I have a 634 (type 8) search light car which is the grey diecast, short handrail, yellow light housing, C&NW version.

I don't know what the designer was drinking, but this car has some flaws to deal with. Instead of the tightening screw treads being in the light housing they are at the mounting fork contact points. All tightening does is spread (force/bend) the mounting fork further apart. So the light basically aims upwards due to gravity and vibration as it rides. The swivel action is loose at the fork base causing it to vibrate around in circles. The black sheet metal pedestal looks (along with the handrails) to be riveted to the diecast car frame. Would I have to remove the rivets and pedestal to tighten the swivel nut?

I would like to be able to keep the light beam to be aimed in a specific direction, which ain't a gonna happen currentlyhwell:! Otherwise I love the car

Thanks for any help or suggestions!

Rich


----------



## flyernut (Oct 31, 2010)

All of mine are packed away. Post a couple of pictures to refresh my old mind.....


----------



## steam chaser (Feb 21, 2011)

Thanks fellas,i will dig up the rest of the cars when i get home this evening ,none of them are pristine and they all need a little tlc,but i would do that deal all day long.


----------



## Smoke Stack Lightning (Dec 7, 2015)

:lol_hitting::lol_hitting: Blind in one eye and see out of the other! There are 4 metal tabs holding the platform to the car. I've just about got this car to where I wan't it, unfortunately it won't be worth anything anymore! There is no nut on the base of the light fork bracket, it needed to be peened. As careful as I was I bent one of the forks. I tried to straighten it and it broke. No problem, JB Weld. I molded the epoxy around both arms to give it some symmetry and it doesn't look to bad. It does seem to be very strong. Then I drilled through the light housing and JB Weld a couple of stainless nuts to the inside. Now the housing actually tightens to a fixed position. I'm happy with the modification. There was a rough looking 3 light searchlight car pretty cheap on the bay. I could kick myself for not buying it for parts!

Rich


----------



## Nuttin But Flyer (Dec 19, 2011)

Unfortunately a lot of rivets were used in the "olden" days to assemble these items. Over 60 years later, who would have thought they would still be useable? Sadly the old rivets are loosening. Some slight peening may fix the loose connection, but trouble can occur as you found. I think had I been in the same predicament, I would have just JB Welded it fast rather than try to tighten it....notice my armchair quarterback tendencies.


----------



## Gilbertologist (Oct 31, 2015)

For reliable non-flickering light I run 2 super flex wires inside the housing and attach the other ends one to each truck rivet head underneath the platform.
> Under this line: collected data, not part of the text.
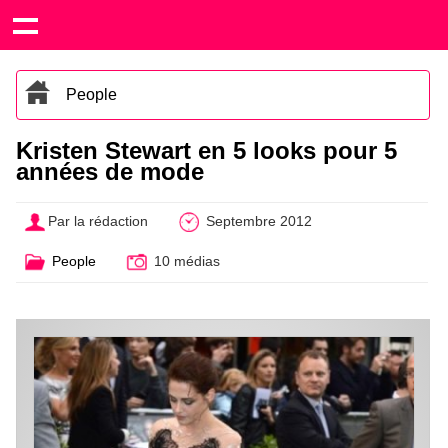
People
Kristen Stewart en 5 looks pour 5
années de mode
Par la rédaction
Septembre 2012
People
10 médias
Remove the glass and bulb, then use a Dremel tool to remove the bits of die cast metal holding the socket in place. The second (ground) wire can be soldered to the back of the socket, then use a bit of your preferred adhesive to reinstall the socket. Of course this is for the operator, not for a collector piece.
Don


----------



## AmFlyer (Mar 16, 2012)

I have my original trains on the Christmas layout, I put them out 2 days ago. One of the cars is a 634. With clean wheels and track it does not flicker at all. Likely because it is so heavy with the die cast chassis. No matter how I clean them the 630 cabooses and 652/654 passenger cars flicker slightly. They weigh much less than the 634.


----------



## Aflyer (Nov 10, 2010)

amflyer,
I don't think flickering lights in the passenger cars is a problem. My first train rides in the 60's from New Haven to NYC, featured flickering lights in the prototype passenger cars.

I only fix them when they don't light at all, the flickering is ok with me. LOL

Aflyer


----------